Un redressement progressif après plusieurs mois d'hésitation
L'Institut national de la statistique et des études économiques (Insee) publie en juillet une nouvelle amélioration de la confiance des ménages. L'indicateur synthétique passe à 86 en juillet, contre 84 en juin et 82 en mai. Ce mouvement traduit un timide rétablissement de la confiance des Français après des mois de tensions liées à la conjoncture.
Un niveau encore éloigné de la normale
Si la trajectoire est positive, cet indicateur demeure toutefois significativement inférieur à sa moyenne de longue période qui est à 100. Autrement dit, malgré la hausse de juillet, le moral des ménages reste affaibli au regard de l'état « normal » observé sur le long terme. Cette distance à la normale souligne que la reprise de confiance n'est pas encore robuste ni généralisée.
Que disent les composantes de l'indicateur ?
L'Insee signale des évolutions contrastées au sein des soldes d'opinion :
- Chômage : les inquiétudes liées à l'évolution du chômage se sont nettement atténuées : le solde correspondant recule de 6 points pour s'établir à 55, mais il reste au-dessus de sa moyenne historique (33).
- Prix : la part des ménages estimant que les prix ont fortement augmenté au cours des douze derniers mois diminue : le solde d'opinion passe à 17, en contraction de 5 points.
| Période | Indicateur synthétique |
|---|---|
| Mai | 82 |
| Juin | 84 |
| Juillet | 86 |
| Moyenne longue période | 100 |
Ce que cela signifie pour l'économie réelle
La confiance des ménages est un indicateur précurseur de la consommation des ménages, qui représente une part majeure du produit intérieur brut.

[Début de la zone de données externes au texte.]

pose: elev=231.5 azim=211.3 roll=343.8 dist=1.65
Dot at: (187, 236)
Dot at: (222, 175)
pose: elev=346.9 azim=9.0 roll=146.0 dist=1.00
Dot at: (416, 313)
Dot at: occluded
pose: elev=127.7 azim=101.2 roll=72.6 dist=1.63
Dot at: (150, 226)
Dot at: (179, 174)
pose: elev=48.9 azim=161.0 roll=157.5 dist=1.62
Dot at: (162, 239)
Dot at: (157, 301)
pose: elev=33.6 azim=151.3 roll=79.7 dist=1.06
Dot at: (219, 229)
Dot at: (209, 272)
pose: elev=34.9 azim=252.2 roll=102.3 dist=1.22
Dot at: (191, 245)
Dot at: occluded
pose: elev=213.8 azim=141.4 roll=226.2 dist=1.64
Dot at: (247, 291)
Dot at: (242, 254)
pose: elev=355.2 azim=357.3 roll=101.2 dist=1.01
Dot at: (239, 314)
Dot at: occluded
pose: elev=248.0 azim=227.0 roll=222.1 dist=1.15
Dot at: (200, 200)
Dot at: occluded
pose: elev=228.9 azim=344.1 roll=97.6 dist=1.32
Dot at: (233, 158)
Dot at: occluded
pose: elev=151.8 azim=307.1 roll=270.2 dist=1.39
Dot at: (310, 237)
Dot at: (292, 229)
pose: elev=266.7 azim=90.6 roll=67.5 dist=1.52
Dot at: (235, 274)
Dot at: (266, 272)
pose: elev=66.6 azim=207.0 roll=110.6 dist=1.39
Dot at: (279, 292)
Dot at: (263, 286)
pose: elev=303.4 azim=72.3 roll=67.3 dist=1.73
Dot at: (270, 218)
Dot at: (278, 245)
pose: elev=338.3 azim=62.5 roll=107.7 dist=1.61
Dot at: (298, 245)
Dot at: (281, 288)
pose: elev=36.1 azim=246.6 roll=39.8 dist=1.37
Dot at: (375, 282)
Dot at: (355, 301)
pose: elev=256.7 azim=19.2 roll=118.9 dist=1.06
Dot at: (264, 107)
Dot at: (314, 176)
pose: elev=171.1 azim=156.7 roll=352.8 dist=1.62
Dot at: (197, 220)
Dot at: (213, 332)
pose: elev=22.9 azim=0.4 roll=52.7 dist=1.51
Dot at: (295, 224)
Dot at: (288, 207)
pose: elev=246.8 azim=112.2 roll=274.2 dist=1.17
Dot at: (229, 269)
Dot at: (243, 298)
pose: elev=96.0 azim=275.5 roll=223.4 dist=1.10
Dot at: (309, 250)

Une hausse graduelle de la confiance peut annoncer une amélioration de la dépense des ménages, mais le fait que l'indicateur reste inférieur à sa moyenne historique tempère l'optimisme : la demande intérieure pourrait remonter, mais sans atteindre nécessairement un niveau de vigueur suffisant pour soutenir une croissance marquée à court terme.
Par ailleurs, la baisse des craintes sur le chômage est un élément favorable : si les ménages se sentent moins exposés au risque d'emploi, ils sont plus enclins à consommer. De même, l'atténuation de la perception d'une forte hausse des prix peut réduire les comportements d'anticipation inflationniste (achats précipités, indexation), stabilisant ainsi la dynamique des dépenses.
Points de vigilance
Reste à observer si cette tendance se confirme dans les prochains mois. Les soldes d'opinion, sensibles aux évolutions de l'emploi et des prix, peuvent rapidement évoluer en cas de choc (économique, géopolitique ou climatique). Les décideurs publics et les acteurs économiques suivront de près ces chiffres pour ajuster leurs anticipations et leurs décisions.
Ces données proviennent du communiqué de l'Insee publié mardi, compilant les réponses des ménages pour le mois de juillet.